A: We're confident in the growth potential of Intelligent Labels given the scale of opportunities in adjacent categories like food and logistics. Our approach focuses on providing differentiated total solutions, including hardware, software, and material science, which allows us to capture more value. As we expand into new segments, this value-based selling could enhance margins over time. -
Sequential Earnings Cadence and Factors
Q: What factors affect the lower sequential earnings into Q2 despite normal seasonality?

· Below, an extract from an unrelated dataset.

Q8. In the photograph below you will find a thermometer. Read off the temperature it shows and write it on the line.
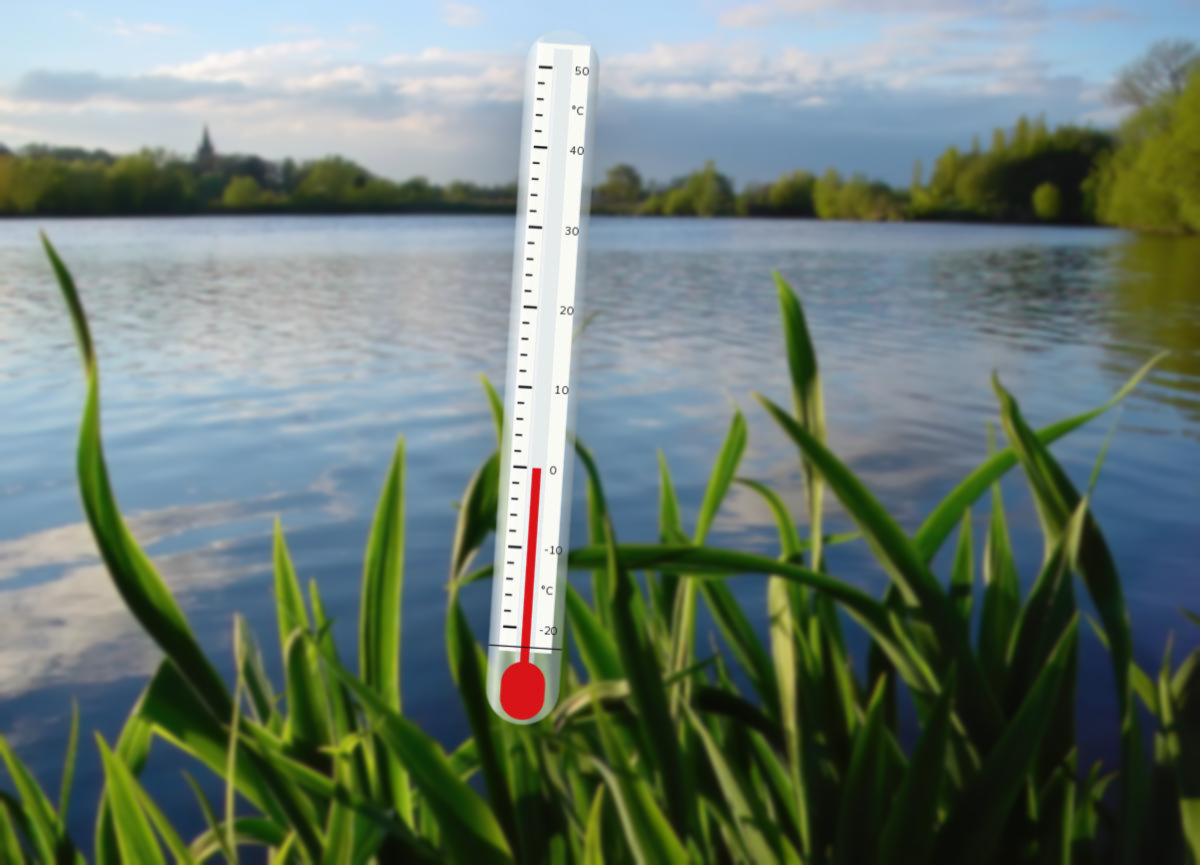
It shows 0 °C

A: While we expect some seasonal benefit from Q1 to Q2, we face sequential inflation and annual wage increases effective April 1. These are sequential headwinds from a cost perspective. Additionally, a $0.05 pull forward from Q2 into Q1 affects the comparison. Excluding the pull forward, our underlying business would be up sequentially. -
Supply Chain Resilience
Q: How have you improved your supply chain to handle potential Finnish strikes resuming?
A: Since the last significant supply chain constraints, we've deepened and broadened our supply chain, moving from single regional sources to multi-regional and multi-supplier sources. This resilience has prevented interruptions during recent events, and our service excellence has improved globally. We've also enhanced our processes and data to better understand end consumption and manage inventories across the value chain. -
Intelligent Labels Deployment Cadence
Q: What's the expected cadence for Intelligent Labels deployment in 2024?
A: Programs currently in rollout or expansion are expected to continue as planned. We're focusing on accelerating pilots and trials, particularly in food and logistics, to drive broader industry adoption. Benefits in these new segments are compelling, and with proven technology, we're working to bring more customers to full rollout in time. -
Lower Parcel Shipments Impact on IL Volumes
Q: How have lower parcel shipments affected Intelligent Labels volumes?
A: We experienced slightly lower volumes in logistics due to reduced parcel shipments in Q1. Parcel shipments are influenced by U.S. retail activity and GDP, which remain slightly uncertain. However, apparel IL growth continues ahead of the base business, offsetting some of the impact.